▶ _Supplied entries_:
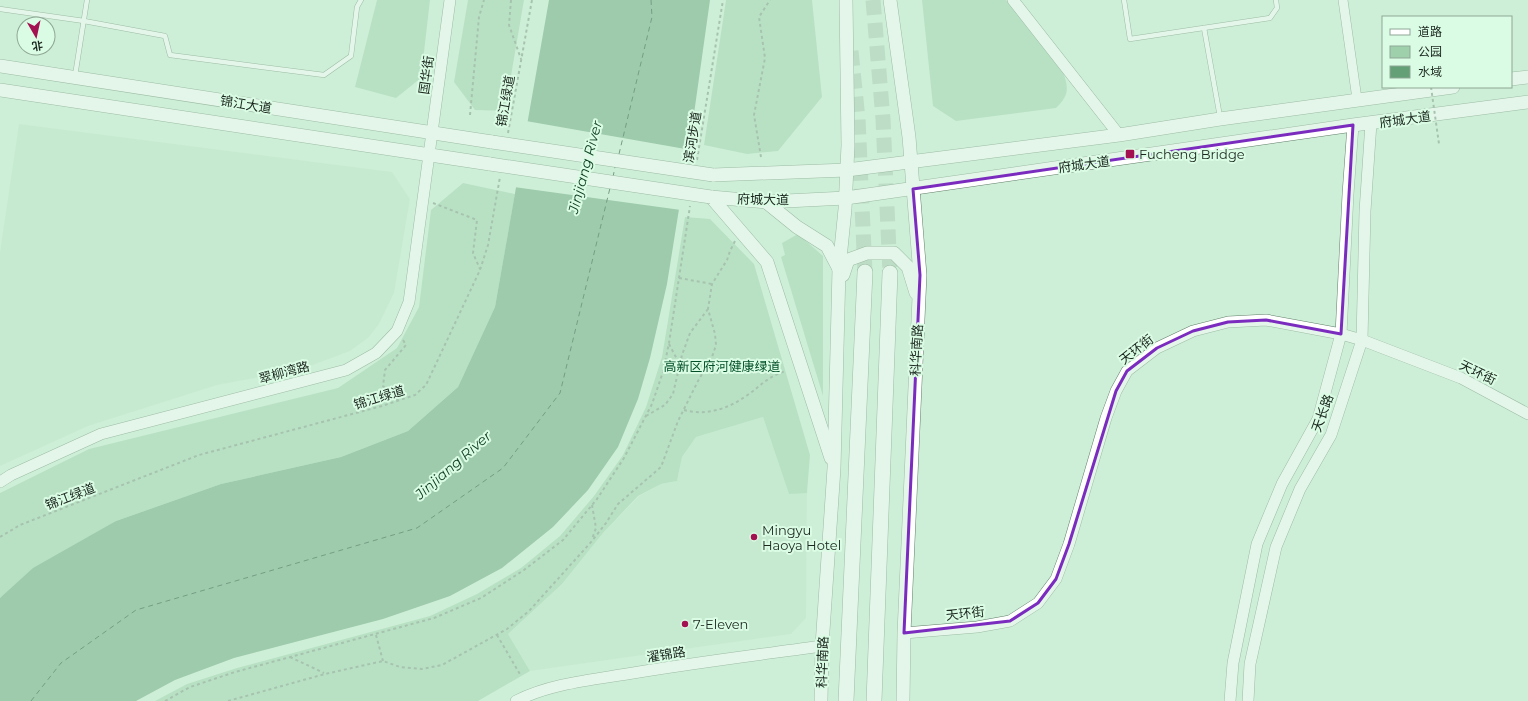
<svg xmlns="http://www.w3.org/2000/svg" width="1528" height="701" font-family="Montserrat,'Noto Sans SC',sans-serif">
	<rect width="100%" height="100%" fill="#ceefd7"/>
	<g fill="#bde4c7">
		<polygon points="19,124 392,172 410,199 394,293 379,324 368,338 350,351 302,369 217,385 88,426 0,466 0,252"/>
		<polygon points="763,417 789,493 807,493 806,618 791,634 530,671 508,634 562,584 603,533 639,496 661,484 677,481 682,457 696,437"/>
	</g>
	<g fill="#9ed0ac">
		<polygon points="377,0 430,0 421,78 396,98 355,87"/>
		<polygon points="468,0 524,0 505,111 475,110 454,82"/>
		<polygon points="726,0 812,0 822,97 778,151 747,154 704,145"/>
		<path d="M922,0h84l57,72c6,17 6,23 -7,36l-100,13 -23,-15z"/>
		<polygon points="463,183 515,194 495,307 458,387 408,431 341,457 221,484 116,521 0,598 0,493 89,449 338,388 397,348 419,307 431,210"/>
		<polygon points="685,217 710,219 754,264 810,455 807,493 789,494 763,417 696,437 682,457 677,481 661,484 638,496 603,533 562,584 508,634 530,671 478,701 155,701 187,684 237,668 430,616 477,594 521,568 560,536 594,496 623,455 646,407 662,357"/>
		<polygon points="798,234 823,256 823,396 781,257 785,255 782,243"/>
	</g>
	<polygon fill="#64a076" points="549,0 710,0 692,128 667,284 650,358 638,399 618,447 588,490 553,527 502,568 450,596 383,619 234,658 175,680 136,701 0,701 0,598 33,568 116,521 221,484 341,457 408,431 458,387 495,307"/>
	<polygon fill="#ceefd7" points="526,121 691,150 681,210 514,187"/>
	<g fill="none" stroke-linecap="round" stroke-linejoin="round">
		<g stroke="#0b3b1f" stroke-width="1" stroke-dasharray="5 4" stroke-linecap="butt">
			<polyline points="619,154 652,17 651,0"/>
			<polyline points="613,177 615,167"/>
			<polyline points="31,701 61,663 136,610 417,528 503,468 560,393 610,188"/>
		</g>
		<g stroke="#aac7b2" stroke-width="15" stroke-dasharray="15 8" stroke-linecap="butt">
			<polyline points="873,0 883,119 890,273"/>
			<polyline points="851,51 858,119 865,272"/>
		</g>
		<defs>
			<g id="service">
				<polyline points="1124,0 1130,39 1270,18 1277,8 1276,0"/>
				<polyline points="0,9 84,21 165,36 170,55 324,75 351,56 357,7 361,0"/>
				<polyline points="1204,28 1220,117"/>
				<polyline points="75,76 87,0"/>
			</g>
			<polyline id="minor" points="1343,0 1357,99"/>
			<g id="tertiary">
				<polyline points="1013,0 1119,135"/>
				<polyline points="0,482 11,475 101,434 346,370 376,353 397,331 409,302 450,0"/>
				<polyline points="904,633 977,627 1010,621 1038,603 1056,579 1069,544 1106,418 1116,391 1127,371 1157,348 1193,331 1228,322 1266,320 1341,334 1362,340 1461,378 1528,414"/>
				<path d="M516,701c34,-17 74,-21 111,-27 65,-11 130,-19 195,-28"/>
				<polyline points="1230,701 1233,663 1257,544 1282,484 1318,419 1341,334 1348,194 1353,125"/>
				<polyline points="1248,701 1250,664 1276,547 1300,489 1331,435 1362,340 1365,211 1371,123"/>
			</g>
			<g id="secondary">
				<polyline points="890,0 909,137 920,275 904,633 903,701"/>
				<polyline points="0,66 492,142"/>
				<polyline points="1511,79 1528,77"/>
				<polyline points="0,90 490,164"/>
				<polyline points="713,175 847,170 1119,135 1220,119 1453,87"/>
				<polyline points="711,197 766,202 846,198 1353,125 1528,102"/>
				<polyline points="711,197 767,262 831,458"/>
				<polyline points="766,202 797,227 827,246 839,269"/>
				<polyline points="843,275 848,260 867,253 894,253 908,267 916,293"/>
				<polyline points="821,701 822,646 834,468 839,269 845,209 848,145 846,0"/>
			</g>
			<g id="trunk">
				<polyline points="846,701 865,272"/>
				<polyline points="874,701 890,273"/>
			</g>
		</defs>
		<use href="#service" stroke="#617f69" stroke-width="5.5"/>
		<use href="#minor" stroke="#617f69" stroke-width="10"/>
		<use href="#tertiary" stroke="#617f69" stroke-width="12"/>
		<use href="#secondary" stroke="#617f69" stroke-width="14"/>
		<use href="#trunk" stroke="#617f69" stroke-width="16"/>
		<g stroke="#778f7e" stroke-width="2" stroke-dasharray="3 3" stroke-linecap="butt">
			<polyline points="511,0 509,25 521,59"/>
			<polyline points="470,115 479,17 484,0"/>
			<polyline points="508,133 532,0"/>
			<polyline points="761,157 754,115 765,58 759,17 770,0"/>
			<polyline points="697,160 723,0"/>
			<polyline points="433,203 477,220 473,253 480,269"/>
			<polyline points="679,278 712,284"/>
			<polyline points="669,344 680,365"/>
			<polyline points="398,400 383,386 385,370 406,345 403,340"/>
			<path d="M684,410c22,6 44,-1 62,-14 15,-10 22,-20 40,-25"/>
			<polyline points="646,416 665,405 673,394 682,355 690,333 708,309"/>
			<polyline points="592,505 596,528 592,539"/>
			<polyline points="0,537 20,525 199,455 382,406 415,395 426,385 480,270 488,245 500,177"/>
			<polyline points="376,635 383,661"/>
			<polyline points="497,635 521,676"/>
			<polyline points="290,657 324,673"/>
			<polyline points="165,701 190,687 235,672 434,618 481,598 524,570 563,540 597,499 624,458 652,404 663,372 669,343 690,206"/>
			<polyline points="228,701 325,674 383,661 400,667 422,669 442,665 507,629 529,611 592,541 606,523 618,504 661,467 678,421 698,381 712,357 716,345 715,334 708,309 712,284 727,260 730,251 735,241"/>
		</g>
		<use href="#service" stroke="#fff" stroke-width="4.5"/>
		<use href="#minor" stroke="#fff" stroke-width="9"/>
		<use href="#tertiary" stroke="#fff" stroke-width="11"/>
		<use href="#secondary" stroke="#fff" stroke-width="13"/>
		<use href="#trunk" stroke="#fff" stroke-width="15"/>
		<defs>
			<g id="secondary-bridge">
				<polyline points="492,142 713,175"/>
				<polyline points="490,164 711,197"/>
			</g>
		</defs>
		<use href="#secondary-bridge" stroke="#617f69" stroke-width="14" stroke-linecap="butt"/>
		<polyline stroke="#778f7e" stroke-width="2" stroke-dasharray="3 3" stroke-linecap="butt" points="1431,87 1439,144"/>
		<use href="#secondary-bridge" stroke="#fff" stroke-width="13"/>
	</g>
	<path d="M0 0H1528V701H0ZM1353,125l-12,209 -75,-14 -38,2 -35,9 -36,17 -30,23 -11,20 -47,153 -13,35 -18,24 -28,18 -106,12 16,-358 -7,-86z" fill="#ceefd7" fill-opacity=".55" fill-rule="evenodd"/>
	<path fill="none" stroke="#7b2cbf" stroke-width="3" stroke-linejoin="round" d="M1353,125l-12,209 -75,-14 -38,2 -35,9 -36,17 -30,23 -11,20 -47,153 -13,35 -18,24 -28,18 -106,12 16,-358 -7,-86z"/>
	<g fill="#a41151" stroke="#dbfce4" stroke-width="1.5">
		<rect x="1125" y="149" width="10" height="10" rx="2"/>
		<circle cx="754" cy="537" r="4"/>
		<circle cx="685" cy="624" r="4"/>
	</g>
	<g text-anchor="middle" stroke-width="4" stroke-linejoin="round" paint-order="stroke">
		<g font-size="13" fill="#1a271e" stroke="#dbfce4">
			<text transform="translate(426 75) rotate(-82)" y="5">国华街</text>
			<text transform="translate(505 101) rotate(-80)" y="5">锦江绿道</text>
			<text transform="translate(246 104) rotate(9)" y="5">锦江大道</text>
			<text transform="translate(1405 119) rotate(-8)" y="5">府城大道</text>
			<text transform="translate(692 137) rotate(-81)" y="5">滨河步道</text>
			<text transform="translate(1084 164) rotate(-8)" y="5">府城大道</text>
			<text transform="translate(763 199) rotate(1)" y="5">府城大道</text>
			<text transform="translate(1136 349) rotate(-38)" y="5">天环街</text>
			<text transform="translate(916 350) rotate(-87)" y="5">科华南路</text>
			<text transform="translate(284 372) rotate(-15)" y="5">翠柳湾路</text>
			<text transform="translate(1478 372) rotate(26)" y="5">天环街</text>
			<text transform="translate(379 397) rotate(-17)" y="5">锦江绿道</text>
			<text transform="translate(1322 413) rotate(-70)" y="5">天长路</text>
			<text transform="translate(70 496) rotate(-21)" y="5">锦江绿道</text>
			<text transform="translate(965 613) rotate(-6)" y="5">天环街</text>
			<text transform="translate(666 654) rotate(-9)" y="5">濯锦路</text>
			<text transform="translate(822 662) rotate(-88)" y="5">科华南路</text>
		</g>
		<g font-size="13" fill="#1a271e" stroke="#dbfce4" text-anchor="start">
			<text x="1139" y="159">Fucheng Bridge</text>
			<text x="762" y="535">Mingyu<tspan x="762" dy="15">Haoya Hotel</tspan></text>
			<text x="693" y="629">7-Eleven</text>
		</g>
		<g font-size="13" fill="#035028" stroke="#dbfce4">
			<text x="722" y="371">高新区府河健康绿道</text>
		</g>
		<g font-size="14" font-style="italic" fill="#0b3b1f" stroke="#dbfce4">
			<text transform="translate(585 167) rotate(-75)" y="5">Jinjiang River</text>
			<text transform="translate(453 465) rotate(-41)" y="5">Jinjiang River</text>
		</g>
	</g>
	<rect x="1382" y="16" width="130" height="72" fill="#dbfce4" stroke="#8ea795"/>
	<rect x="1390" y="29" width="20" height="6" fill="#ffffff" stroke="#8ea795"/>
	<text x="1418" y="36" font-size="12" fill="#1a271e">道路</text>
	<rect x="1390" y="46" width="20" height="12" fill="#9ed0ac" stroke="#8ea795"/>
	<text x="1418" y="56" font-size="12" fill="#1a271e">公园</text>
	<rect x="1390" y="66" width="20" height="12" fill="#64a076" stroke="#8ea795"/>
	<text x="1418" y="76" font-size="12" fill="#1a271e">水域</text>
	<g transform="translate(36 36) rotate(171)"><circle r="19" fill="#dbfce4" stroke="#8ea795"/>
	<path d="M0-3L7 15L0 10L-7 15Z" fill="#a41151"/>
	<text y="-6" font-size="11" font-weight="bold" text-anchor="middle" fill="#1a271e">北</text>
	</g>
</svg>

* * *

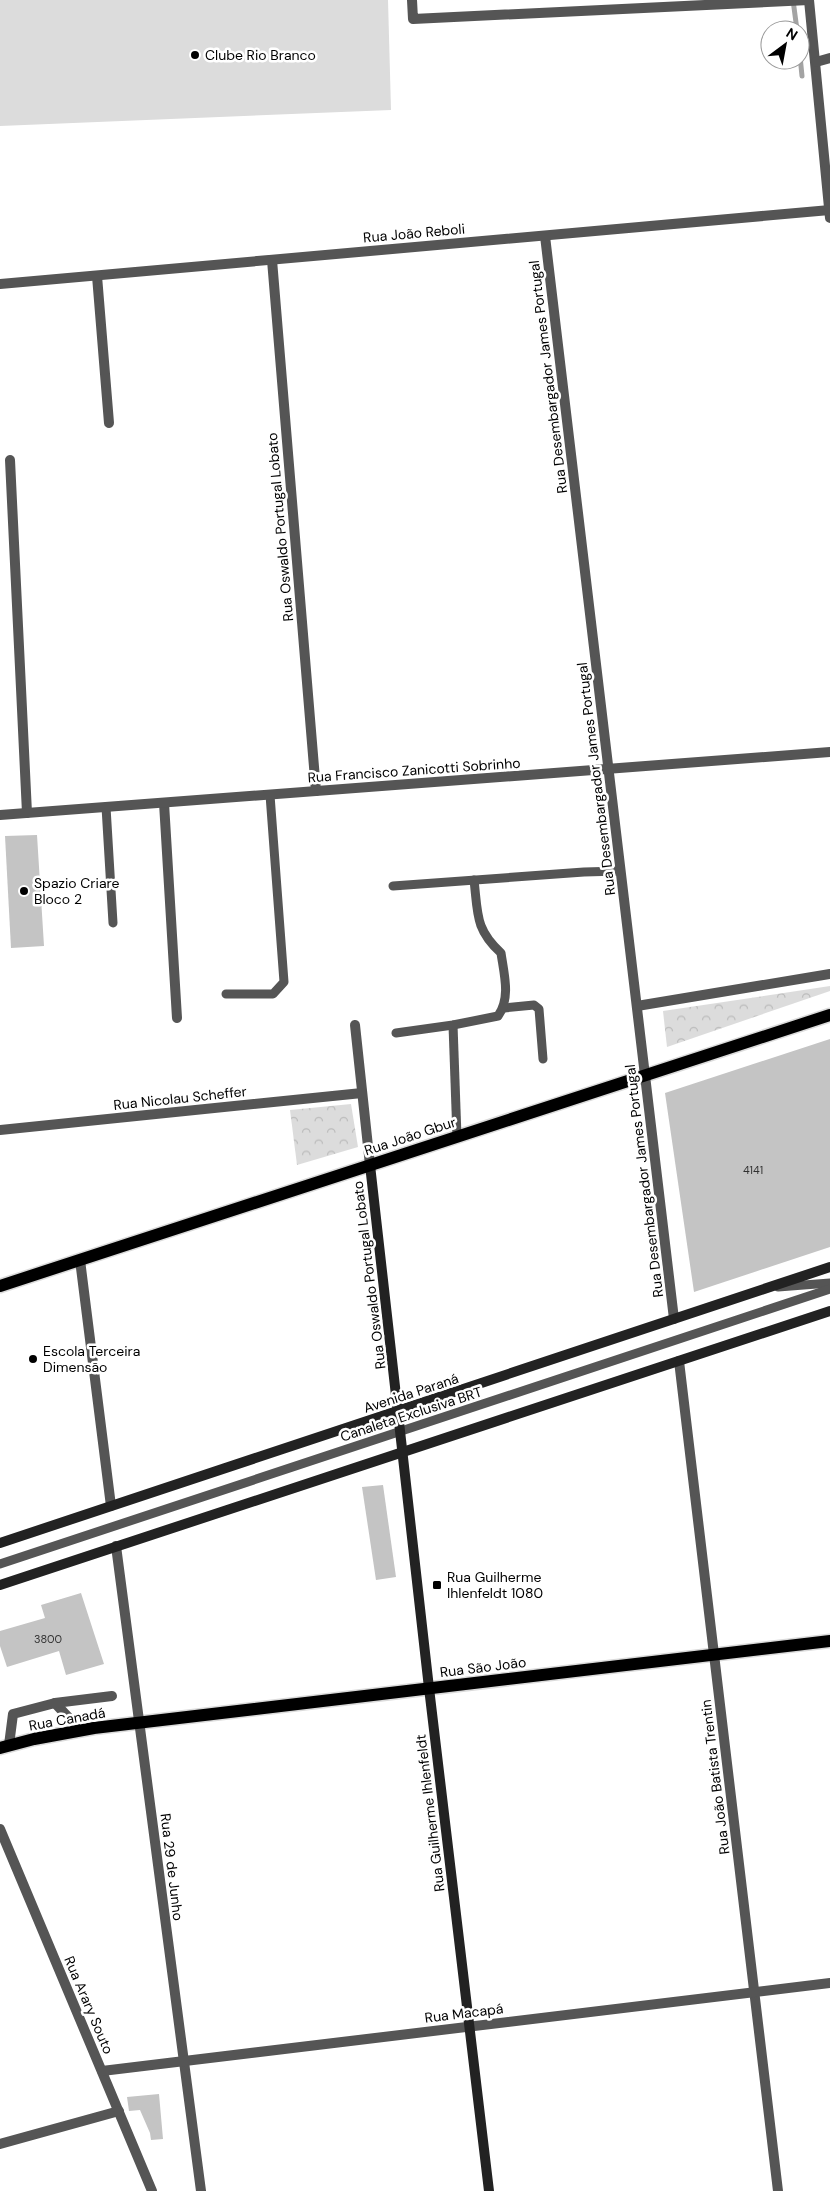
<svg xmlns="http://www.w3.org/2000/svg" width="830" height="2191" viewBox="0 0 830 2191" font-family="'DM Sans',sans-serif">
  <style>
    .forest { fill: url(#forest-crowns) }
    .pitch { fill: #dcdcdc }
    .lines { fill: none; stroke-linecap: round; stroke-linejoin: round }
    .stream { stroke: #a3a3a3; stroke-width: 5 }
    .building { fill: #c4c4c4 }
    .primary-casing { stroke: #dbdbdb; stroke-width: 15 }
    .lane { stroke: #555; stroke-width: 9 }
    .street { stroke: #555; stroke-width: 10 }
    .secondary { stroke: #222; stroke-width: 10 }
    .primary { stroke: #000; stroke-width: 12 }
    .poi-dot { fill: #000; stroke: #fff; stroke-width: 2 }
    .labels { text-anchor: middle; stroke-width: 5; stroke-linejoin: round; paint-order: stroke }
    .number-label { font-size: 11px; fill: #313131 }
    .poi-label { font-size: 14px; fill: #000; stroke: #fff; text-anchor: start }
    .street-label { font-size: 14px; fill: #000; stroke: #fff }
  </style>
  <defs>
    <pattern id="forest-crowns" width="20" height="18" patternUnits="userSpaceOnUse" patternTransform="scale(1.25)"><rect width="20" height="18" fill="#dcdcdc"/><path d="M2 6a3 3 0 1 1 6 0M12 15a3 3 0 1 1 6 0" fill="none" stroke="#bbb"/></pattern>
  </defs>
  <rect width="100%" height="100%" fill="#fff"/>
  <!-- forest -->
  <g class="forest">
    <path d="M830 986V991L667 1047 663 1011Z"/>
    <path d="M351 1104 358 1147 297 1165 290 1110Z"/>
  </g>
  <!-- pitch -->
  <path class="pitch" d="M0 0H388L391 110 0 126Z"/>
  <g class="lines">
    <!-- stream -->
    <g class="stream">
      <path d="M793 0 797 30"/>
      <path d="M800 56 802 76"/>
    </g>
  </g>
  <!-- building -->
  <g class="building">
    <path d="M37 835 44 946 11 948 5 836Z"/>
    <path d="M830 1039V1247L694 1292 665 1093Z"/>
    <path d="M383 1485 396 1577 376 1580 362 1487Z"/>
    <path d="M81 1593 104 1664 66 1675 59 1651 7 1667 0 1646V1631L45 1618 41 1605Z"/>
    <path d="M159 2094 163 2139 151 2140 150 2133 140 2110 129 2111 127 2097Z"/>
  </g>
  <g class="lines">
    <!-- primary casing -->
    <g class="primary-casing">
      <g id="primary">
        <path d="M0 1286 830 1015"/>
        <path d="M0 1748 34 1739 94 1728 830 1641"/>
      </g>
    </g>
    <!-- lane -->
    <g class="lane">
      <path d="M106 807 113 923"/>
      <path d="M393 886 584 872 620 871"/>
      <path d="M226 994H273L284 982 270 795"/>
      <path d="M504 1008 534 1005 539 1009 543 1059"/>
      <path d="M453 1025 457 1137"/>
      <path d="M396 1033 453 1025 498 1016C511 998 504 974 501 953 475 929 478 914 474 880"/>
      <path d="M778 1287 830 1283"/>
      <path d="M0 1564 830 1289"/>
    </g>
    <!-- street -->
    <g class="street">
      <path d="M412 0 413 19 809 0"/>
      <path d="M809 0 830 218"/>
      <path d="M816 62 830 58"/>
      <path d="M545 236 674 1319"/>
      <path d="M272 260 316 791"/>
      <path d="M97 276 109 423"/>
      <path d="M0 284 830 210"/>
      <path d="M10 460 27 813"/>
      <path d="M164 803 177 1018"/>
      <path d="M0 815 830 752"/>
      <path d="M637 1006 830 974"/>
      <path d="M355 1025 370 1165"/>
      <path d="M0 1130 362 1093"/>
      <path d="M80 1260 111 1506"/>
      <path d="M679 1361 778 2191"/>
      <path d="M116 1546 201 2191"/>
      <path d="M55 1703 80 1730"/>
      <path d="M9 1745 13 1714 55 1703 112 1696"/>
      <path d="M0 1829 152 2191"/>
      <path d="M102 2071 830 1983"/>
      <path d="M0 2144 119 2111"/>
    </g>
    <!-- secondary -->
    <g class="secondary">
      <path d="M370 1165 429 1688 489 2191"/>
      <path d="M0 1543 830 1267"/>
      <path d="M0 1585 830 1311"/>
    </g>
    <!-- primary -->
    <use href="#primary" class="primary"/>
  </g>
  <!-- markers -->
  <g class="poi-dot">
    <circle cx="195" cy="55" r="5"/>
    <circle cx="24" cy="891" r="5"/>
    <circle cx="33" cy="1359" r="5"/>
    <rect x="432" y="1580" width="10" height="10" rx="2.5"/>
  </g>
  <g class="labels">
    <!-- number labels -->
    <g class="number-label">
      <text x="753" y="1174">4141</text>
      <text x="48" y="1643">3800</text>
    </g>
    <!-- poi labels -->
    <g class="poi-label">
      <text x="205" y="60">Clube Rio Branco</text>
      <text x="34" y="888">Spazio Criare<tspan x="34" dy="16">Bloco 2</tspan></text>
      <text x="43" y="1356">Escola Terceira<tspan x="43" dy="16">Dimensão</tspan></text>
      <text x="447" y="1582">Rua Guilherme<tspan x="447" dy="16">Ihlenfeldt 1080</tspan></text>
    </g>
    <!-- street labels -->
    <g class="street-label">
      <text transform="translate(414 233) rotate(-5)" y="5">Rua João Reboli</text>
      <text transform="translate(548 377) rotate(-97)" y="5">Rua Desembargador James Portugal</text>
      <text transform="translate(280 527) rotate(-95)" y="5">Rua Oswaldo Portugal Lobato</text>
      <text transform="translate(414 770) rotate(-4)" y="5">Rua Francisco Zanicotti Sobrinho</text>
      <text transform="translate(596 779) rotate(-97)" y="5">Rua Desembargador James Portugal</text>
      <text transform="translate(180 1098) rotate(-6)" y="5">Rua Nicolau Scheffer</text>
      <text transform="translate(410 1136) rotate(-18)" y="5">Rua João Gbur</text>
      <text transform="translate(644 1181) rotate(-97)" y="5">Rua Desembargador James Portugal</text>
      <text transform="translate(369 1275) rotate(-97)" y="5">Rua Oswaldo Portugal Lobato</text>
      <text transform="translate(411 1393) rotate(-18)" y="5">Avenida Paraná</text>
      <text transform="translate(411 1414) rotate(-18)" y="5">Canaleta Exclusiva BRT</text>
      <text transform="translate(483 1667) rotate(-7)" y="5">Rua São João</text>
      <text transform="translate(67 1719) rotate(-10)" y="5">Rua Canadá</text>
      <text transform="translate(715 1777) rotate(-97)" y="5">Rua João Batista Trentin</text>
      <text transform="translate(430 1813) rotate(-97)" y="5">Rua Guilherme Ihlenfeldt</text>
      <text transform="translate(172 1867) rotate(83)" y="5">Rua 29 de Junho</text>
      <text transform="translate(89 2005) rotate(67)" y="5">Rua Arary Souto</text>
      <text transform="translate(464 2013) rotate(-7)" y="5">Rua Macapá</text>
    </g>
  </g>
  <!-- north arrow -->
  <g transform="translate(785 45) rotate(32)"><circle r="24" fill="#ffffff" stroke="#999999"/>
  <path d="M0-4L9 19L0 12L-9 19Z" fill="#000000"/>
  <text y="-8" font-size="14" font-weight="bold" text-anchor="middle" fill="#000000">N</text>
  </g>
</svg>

▶ _Aim of the exercise_: Looking at the records above, work out how many lines include the string "bold". Give the number and nothing else.

▶ _Solution to the exercise_: 2